# Given records

* * * *

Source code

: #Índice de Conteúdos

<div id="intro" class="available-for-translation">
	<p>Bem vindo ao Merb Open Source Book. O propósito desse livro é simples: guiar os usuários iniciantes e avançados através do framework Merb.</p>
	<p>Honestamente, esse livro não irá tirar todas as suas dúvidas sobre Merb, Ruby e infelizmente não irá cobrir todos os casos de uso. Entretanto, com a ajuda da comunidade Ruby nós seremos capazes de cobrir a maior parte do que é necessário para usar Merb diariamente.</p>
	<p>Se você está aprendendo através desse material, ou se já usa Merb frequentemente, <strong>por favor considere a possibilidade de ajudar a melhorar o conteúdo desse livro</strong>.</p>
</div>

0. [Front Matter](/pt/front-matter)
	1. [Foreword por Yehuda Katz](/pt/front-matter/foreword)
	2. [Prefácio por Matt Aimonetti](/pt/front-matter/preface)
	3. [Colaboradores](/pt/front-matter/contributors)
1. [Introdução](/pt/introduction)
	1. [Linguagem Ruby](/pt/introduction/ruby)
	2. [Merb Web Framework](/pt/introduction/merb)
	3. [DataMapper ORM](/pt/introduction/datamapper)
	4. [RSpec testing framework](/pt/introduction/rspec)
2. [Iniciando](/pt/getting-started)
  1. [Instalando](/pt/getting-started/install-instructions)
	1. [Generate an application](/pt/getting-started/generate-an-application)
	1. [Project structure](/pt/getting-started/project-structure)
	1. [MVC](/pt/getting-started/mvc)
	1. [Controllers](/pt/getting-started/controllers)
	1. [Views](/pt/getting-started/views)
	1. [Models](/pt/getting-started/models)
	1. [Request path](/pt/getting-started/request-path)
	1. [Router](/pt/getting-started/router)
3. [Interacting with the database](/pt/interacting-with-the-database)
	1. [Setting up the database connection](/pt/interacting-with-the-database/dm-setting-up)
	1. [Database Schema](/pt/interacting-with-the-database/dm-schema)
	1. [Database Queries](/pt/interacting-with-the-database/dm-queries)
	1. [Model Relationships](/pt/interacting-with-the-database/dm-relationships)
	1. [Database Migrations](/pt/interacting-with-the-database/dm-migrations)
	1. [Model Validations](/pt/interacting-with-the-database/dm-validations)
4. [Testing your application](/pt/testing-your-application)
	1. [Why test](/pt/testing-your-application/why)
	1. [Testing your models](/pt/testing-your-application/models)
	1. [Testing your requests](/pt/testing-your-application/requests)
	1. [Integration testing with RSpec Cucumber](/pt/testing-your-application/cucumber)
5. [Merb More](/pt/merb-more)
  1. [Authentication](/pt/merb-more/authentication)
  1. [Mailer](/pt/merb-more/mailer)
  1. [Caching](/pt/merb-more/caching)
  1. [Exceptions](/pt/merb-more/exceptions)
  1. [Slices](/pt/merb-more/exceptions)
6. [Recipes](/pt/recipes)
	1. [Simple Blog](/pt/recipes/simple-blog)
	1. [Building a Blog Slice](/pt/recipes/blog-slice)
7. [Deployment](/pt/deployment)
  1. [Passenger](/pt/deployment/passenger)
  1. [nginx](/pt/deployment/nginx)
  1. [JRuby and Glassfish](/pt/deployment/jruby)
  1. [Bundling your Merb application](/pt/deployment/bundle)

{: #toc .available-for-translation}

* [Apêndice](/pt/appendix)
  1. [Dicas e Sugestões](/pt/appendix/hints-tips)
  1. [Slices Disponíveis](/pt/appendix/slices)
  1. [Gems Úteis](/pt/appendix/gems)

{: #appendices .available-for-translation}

* * * *

# Task description
Every line in the entries above that has the word "exceptions" should be identified and copied.

# Written response
  1. [Exceptions](/pt/merb-more/exceptions)
  1. [Slices](/pt/merb-more/exceptions)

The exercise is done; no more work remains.